On the flipside however,a simple “God take control of everything I plan and do” has always worked for me.The chronicles report that nothing can ever beat or even match working and walking under the will of God you know?
This saying is a true and proven one but with all honesty….these few months past stretching into years have sure challenged this logic ..logic or absolution?Some won’t even look at it as either of these but a notion reserved to only believers in the great I am.
But what is life if you got nothing to believe in?nothing to hope in or even trust in?And don’t even tell me you trust in yourself for how much can you honestly achieve with your own will and blood?these can be snapped out of you in a giffy…I mean just like woop!
let us look back at history,it rarely lies especially with recorded proof.The psalmist in the bible sings and declares,” Others trust in chariots yet some in horses but we,we will trust in the Lord God of hosts. Psalms 20:7 ref.
So yes,I have believed and trusted in the Great I Am’s will and it has been a journey in trials.Bedded with no roses albeit yet founded in unwavering hope and trust.Trust that no matter how treacherous the journey and path therewith,His beautiful and perfect will in my life will ultimately make itself manifest come what may.
I have learnt that I am not the author of my life but the words of His mouth.That He knew what would befall me all along before even placing me in my mother’s womb.Still I don’t have to look back and wish I was born to another mother in a thousand years.Speaking of mothers,it was mother’s day a few days past;would you ever wish the clock was reversed,wound back in time and you was born to another mother?Nay,not me.
Well,here I am,smiling sheepishly,showered in love from friends I never even thought cared.All because God blessed a woman who loved me like her own life and brought me forth.That in the midst of all the pain and struggles,she found it fit to bear me without any complaints or regrets.Not even for a second impulse did she ever think of getting rid of me though she knew all too well she had no resources to raise me through.But she loved me more than the world could.And with the grace of God she managed through the years,though most often with little.Yet her tears always brought more.No strength of a woman here,just the honest true unrivalled love of a mother.Remember the tale of the great king Solomon,the two women and two children,one dead and one alive?Check out 1st KINGS 3:16-28.

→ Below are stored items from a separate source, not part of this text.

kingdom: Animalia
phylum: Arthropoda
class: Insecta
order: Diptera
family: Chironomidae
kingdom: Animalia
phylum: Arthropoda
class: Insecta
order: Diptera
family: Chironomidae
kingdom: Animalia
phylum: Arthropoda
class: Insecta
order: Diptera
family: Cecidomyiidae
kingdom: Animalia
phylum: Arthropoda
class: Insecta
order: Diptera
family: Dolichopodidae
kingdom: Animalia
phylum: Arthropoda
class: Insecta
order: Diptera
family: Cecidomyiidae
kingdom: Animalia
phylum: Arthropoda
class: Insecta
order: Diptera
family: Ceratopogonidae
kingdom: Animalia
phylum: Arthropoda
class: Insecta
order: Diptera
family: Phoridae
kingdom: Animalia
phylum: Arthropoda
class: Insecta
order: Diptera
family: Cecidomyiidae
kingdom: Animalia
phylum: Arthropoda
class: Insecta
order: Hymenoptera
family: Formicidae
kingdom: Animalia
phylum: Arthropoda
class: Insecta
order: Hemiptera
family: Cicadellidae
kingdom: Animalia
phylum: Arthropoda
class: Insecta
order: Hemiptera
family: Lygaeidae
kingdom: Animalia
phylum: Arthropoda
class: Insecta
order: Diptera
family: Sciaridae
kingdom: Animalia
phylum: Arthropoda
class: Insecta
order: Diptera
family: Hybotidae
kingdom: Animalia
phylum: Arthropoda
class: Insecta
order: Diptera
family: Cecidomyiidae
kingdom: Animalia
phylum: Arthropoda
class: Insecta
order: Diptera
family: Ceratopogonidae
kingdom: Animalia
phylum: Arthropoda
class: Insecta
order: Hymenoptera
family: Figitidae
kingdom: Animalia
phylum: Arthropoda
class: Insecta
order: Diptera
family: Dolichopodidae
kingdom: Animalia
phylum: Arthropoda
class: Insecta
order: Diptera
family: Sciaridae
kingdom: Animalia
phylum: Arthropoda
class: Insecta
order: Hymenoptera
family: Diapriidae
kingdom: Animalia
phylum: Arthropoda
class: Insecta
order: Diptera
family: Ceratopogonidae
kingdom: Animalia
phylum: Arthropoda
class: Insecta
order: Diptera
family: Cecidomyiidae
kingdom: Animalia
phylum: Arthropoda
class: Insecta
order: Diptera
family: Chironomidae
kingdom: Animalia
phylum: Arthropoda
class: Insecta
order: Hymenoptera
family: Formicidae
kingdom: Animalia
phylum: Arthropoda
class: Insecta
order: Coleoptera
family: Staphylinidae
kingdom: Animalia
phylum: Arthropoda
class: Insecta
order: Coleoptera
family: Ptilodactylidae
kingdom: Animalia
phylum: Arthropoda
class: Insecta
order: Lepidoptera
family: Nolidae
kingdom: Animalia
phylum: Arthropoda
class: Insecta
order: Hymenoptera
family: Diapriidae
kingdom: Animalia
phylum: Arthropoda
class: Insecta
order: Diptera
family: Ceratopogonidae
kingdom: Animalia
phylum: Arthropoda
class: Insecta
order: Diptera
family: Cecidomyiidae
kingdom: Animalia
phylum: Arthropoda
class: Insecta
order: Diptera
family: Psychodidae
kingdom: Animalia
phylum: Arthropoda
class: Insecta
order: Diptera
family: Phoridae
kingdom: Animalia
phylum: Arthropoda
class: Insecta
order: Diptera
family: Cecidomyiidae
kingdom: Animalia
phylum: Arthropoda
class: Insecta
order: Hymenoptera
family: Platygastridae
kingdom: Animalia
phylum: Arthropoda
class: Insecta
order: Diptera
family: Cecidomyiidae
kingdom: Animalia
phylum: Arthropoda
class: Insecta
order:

So,”write on master” is a compliment and encouragement I have gotten at this moment and in varied portions and gestures through this week.I would want my birthday to come daily but no,it has never been this beautiful,this sincere and so real before.
The first and true beneficiary of this showers so far has been PePa,my ardent companion.A friend called and had this glistening beauty flow in a custom made PePa pen and mug.Another remembered the sketches of life which I sooo so love and did it in a wild sketch-pad and notebook expressly logo-d wild sketches and wild notes.Wild,huh?I will call her the wild girl (girl in my British accent).
As I scribble now,am doing it on this massive Note Book called NOTE BOOK,they found no better name for it I guess.Such a lovely souvenir to lack an astounding name.But good things need no description I guess…or even many words to make them glow,right?Lacking a name,it however came in a beautiful bag with these amazing inscriptions*( THE BEST GIFTS DON’T COME WRAPPED IN PAPER BUT IN LOVE) in addition to a card with an amazing Nehemiah scripture.
“Write on master” was a compliment from a close friend found in GROWTH UNSEEN: The Sketches we misshttps://wp.me/p4YnZh-4W.
It has been a week filled with love and I have learnt one beautiful lesson from it.Whatever you do,do it with the passion of a thousand waters or the strength of a thousand hills.It will touch those of whom it is meant to touch.Yet again,don’t expect it to gain only applause,O how I love sceptics and critics,they are the juice and fuel to my growth.You will grow through it all as long as your focus is on growth and pleasing God through what you do.Thanks to all genuine friends out there.
A beautiful mid to end of week all genuine PePa lovers and the rest of this beautiful world.